■ Activity a ■
Name every university mentioned in the biography below.

■ Extract ■
________
Richard Michael Locke (born April 22, 1959) is an American political scientist who is currently provost of Brown University, a position he has held since July 2015. Locke became Brown's fourth Provost in six years, after his predecessor, Vicki Colvin, announced her resignation after less than one year in the position. A scholar on labor rights and corporate social responsibility, he previously served as the Howard R. Swearer Director of the Watson Institute for International and Public Affairs at Brown, and the deputy dean of MIT's Sloan School of Management.

Biography 

The second of four children of Franca Franzaroli, Locke is a 1981 graduate of Wesleyan University and holds a PhD in political science from the Massachusetts Institute of Technology, as well as a master's degree in education from the University of Chicago. He began his academic career at MIT as an Assistant Professor of International Management, before becoming the Alvin J. Siteman Chair in Entrepreneurship, and later the Class of 1922 Professor of Political Science and Management. He also served as chair of MIT's Political Science Department and deputy dean in the MIT Sloan School of Management.
________
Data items
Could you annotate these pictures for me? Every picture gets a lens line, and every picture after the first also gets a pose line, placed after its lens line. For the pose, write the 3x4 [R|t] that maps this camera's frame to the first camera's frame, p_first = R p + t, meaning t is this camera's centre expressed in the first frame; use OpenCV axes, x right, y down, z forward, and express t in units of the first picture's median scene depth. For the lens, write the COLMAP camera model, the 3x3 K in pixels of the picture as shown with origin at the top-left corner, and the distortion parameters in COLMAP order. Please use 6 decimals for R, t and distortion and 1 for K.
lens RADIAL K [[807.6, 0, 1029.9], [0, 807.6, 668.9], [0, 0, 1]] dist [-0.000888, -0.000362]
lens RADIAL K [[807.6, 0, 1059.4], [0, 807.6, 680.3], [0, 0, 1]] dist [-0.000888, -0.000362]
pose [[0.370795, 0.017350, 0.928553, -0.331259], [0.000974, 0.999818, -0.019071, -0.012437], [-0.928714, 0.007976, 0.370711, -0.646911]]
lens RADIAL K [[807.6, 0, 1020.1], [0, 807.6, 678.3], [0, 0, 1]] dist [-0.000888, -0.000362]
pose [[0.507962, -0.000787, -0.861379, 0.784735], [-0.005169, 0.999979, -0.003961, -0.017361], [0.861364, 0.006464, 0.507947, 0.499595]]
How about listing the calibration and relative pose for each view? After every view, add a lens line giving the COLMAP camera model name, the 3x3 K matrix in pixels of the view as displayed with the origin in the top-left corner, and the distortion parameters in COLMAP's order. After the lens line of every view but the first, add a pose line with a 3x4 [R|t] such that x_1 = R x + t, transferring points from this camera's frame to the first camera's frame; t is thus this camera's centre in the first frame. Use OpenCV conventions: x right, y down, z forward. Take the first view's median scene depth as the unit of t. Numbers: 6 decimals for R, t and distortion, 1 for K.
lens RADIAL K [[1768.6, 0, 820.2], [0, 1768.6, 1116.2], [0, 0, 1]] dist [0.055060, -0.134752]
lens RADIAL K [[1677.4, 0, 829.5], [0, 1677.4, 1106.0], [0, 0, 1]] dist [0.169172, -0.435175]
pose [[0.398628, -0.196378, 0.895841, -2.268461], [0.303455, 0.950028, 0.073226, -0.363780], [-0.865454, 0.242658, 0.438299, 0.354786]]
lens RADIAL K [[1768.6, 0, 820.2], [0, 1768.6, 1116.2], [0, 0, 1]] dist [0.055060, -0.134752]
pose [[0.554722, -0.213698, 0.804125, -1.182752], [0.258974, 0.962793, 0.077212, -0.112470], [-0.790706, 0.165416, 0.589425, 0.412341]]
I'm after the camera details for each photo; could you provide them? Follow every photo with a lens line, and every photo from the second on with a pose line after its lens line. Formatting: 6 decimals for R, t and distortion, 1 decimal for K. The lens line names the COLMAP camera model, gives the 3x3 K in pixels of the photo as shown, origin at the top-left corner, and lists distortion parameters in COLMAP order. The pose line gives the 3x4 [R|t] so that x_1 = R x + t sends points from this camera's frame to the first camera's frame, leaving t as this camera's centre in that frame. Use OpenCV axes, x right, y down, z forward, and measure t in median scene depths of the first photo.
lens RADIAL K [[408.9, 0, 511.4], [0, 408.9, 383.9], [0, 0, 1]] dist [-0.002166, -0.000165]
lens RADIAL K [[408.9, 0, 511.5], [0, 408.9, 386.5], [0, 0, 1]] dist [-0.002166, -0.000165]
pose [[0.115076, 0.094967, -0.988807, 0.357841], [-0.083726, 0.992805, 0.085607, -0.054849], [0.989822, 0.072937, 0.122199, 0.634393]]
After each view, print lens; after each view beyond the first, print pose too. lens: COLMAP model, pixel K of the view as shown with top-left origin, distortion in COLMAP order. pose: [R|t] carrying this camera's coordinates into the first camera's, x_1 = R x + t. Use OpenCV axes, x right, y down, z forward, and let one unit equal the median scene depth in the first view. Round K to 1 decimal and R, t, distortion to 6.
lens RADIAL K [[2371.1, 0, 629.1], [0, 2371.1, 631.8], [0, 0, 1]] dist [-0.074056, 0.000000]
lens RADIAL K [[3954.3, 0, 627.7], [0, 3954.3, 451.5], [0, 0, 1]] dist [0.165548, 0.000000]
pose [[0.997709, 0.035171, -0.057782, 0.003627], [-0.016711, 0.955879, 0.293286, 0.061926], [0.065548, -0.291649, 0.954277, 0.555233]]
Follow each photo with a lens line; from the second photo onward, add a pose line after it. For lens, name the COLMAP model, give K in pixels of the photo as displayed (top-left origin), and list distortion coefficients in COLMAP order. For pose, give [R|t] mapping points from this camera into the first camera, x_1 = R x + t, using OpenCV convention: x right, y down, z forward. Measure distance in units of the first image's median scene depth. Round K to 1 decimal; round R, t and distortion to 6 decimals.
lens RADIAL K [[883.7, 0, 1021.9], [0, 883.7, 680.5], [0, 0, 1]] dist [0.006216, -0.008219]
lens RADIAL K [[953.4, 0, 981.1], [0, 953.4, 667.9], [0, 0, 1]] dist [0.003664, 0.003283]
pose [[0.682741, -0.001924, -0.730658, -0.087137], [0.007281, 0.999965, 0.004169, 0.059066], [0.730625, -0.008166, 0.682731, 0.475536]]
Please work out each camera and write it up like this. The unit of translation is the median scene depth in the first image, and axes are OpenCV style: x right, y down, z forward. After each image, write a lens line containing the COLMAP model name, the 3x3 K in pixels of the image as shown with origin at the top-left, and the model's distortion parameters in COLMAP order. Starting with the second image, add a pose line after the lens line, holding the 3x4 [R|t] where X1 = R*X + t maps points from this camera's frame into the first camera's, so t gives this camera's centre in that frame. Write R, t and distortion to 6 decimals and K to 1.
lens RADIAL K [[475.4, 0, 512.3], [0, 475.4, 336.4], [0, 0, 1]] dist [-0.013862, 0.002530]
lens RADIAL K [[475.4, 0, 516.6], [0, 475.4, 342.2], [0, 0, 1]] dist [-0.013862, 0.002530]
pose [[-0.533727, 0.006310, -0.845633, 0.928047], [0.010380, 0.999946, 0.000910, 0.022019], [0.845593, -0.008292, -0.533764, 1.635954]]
________
■ Activity b ■
From the listing, print the lines starting with the line that contains "After each view, print" and going on through the line that contains "dist [-0.074056, 0.000000]".

■ Exercise answer a ■
Brown University, Wesleyan University, the Massachusetts Institute of Technology (MIT), and the University of Chicago.

■ Exercise answer b ■
After each view, print lens; after each view beyond the first, print pose too. lens: COLMAP model, pixel K of the view as shown with top-left origin, distortion in COLMAP order. pose: [R|t] carrying this camera's coordinates into the first camera's, x_1 = R x + t. Use OpenCV axes, x right, y down, z forward, and let one unit equal the median scene depth in the first view. Round K to 1 decimal and R, t, distortion to 6.
lens RADIAL K [[2371.1, 0, 629.1], [0, 2371.1, 631.8], [0, 0, 1]] dist [-0.074056, 0.000000]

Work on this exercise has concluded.